L’Amérique du nord et l’Europe ont souffert de la consommation de drogues et ont élaboré des lois contre les produits dangereux pour la santé de leurs populations, à l’exemple des Usa qui en étaient arrivés à interdire la consommation d’alcool dans les années 1920 pour cause de généralisation d’une maladie invalidante et mortelle, la cirrhose du foie. Quelles sont les maladies causées au Sénégal par l’usage du yamba ? Quel danger le yamba constitue-t-il pour notre société et pourquoi doit-on légiférer durement sur la base de lois étrangères inspirées par le vécu de peuples étrangers ?
Toujours est-il que la commission Kofi Annan qui ne croit plus aux luttes contre les drogues inspirées par l’Occident et appliquées par les pays du tiers-monde, invite les autorités à regarder la question par le bon bout de la lorgnette. Cette commission sait pertinemment que les drogues redoutées par les pays occidentaux pour la santé de leurs populations ne sont ni produites ni consommées en Afrique. Elles ne font qu’y transiter.
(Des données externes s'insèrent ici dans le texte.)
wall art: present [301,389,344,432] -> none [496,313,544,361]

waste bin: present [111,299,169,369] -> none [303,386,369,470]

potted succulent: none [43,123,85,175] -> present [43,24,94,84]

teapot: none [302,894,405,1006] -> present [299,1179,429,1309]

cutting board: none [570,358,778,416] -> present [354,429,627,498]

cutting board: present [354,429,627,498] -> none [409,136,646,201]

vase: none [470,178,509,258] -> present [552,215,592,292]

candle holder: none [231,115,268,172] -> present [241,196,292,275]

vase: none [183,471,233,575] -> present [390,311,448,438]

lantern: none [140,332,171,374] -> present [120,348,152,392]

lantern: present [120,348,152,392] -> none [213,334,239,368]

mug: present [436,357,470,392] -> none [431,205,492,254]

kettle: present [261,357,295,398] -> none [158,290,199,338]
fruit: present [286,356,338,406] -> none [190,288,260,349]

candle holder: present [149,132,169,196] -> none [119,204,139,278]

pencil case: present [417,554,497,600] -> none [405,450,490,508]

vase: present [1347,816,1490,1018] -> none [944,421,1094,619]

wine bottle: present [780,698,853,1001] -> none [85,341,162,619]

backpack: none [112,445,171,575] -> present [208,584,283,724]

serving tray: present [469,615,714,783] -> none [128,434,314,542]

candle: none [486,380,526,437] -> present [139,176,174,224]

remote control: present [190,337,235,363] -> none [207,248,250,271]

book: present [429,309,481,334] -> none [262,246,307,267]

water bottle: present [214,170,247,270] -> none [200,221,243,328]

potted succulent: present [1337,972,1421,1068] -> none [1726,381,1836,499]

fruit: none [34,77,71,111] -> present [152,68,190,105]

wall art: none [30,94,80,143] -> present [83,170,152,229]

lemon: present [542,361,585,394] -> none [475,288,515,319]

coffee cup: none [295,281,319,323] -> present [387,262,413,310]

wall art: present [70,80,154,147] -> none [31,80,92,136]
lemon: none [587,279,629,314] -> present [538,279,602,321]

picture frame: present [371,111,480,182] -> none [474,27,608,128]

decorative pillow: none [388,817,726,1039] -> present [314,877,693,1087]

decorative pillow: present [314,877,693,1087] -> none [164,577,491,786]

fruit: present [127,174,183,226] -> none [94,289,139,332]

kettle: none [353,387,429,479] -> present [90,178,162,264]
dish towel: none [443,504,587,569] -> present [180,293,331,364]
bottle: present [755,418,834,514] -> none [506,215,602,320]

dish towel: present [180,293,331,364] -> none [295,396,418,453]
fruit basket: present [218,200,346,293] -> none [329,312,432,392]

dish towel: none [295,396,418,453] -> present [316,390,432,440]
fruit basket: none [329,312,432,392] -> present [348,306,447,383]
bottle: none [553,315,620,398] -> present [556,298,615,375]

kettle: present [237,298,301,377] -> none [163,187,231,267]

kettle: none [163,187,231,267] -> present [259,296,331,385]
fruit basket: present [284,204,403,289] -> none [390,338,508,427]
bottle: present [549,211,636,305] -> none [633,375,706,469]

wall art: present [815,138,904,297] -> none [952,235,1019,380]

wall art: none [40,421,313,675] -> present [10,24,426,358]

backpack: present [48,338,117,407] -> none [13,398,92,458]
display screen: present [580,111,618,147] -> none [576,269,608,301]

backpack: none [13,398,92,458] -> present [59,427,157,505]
Les comparses condamnés à des peines de prison de plus de dix ans pour détention de deux ou trois paquets de yamba ne sont pas concernés par la vraie lutte contre les drogues. Il faut juste savoir ce qui est drogue et ce qui ne l’est pas, et quels effets les drogues supposées ou scientifiquement prouvées pour leur morbidité entraînent sur la santé de nos populations.
Le débat est plus ouvert que jamais et il faut exclure la stigmatisation, les clichés surannés et les positions de principe non argumentées scientifiquement. C’est à ce prix seulement que nos pays mettront en place les bonnes lois et les bonnes politiques de lutte contre les drogues.